Красочная процессия остановилась перед храмом Амона. Рёв труб и стук барабанов стихли. Царская семья во главе с неуверенно шагавшим фараоном взошла на помост, украшенный пурпурного цвета тканями, и расселась в невысокие кресла из чёрного и красного дерева с накладками из серебра, золота и слоновой кости. За спинками кресел выстроилась знать с опахалами, мухобойками и всем прочим, что могло вдруг понадобиться семье фараона. Все замерли, наблюдая за устрашающим действом, разворачивающимся перед ними.

На пыльную чёрную, плотно утоптанную площадку перед помостом воины принесли несколько деревянных плах и перед каждой поставили по человеку со связанными за спиной руками. Это были руководители заговора. Прямо напротив помоста стояли с избитыми лицами Насер, Небуненес, Ментухотеп и другие мятежники. Глава царской канцелярии громогласно зачитал приговор. Царица Тии, сидящая рядом с фараоном, толкнула его локтем в бок. Аменхотеп, с тоскливой жалостью глядя на своего сына Пасера, поднял правую руку и махнул палачам. Заговорщиков поставили на колени и опустили их бритые головы на плахи. Палачи подняли топоры. На широких бронзовых лезвиях заиграло солнце. В толпе раздались испуганные женские возгласы. Внезапно сын фараона царевич Аменхотеп встал и громко обратился к главному жрецу Амона Дуафу, стоящему как ни в чём не бывало за спиной номинального владыки Египта и наблюдавшему за казнью своих сообщников:

   — Уважаемый главный жрец Дуафу нас долго заверял, что не имеет никакого отношения к злодейскому заговору, хотя почти все мятежники утверждали, что именно он был главным вдохновителем этого страшного преступления. Мы поверим ему, если он возьмёт топор в руки и отрубит голову одному из главных заговорщиков, замышлявшему сесть на моё место — место наследника престола, а в будущем быть соправителем нашего владыки. — И царевич указал своим длинным пальцем на Пасера. Тот поднял голову от плахи и, выпучив глаза от ужаса, посмотрел на говорившего, а затем перевёл взгляд на главного жреца.

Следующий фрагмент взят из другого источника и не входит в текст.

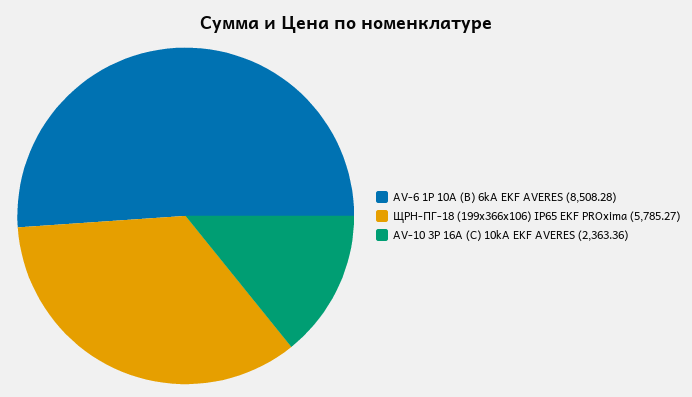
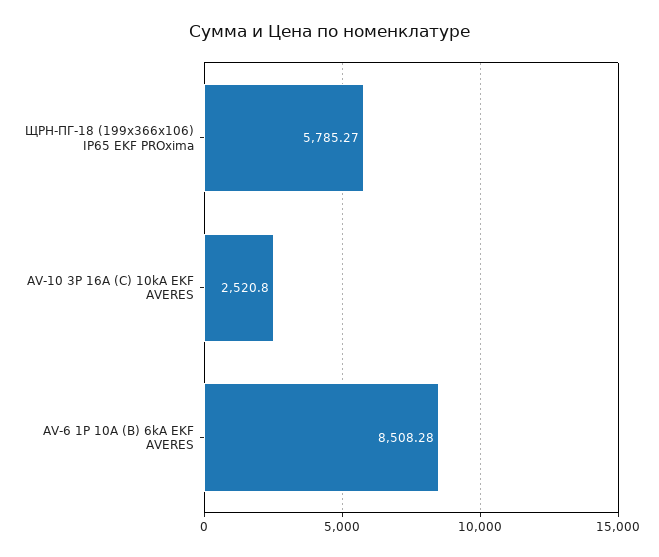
  {
    "AV-6 1P 10A (B) 6kA EKF AVERES": 8508.28,
    "ЩРН-ПГ-18 (199х366х106) IP65 EKF PROxima": 5785.27,
-   "AV-10 3P 16A (C) 10kA EKF AVERES": 2363.36
+   "AV-10 3P 16A (C) 10kA EKF AVERES": 2520.8
  }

Все в замешательстве уставились на высокую фигуру Дуафу. На площади наступила мёртвая тишина. Все отлично понимали, что это говорит человек, который фактически через каких-нибудь полчаса станет царём Египта.

   — Я согласен, ваше высочество, осуществить то, что вы мне приказываете, хотя казнить преступников не моя обязанность, — сухо проговорил Дуафу, кланяясь царевичу. — Но, чтобы отвести все подозрения от себя и от храма Амона и заверить ваше высочество в своей искренней и глубокой преданности, я недрогнувшей рукой покараю подлого преступника!

Жрец сошёл с помоста и взял из рук палача топор.

   — Предатель! — заорал во всё горло Пасер. — Сам вовлёк меня в заговор, уверил, что я без труда стану наследником, а потом и фараоном, а сейчас голову мне рубит, трус, предатель! — вопил на всю площадь главный виночерпий двора.

Дуафу, услышав эти слова, ещё больше побледнел и поспешно поднял топор. Два воина держали с боков жирную тушу Пасера, но он продолжал извиваться и кричать:

   — Отец, спаси меня! Спаси!

Фараон закрыл глаза и плотно сжал губы. По его полной щеке побежала слеза.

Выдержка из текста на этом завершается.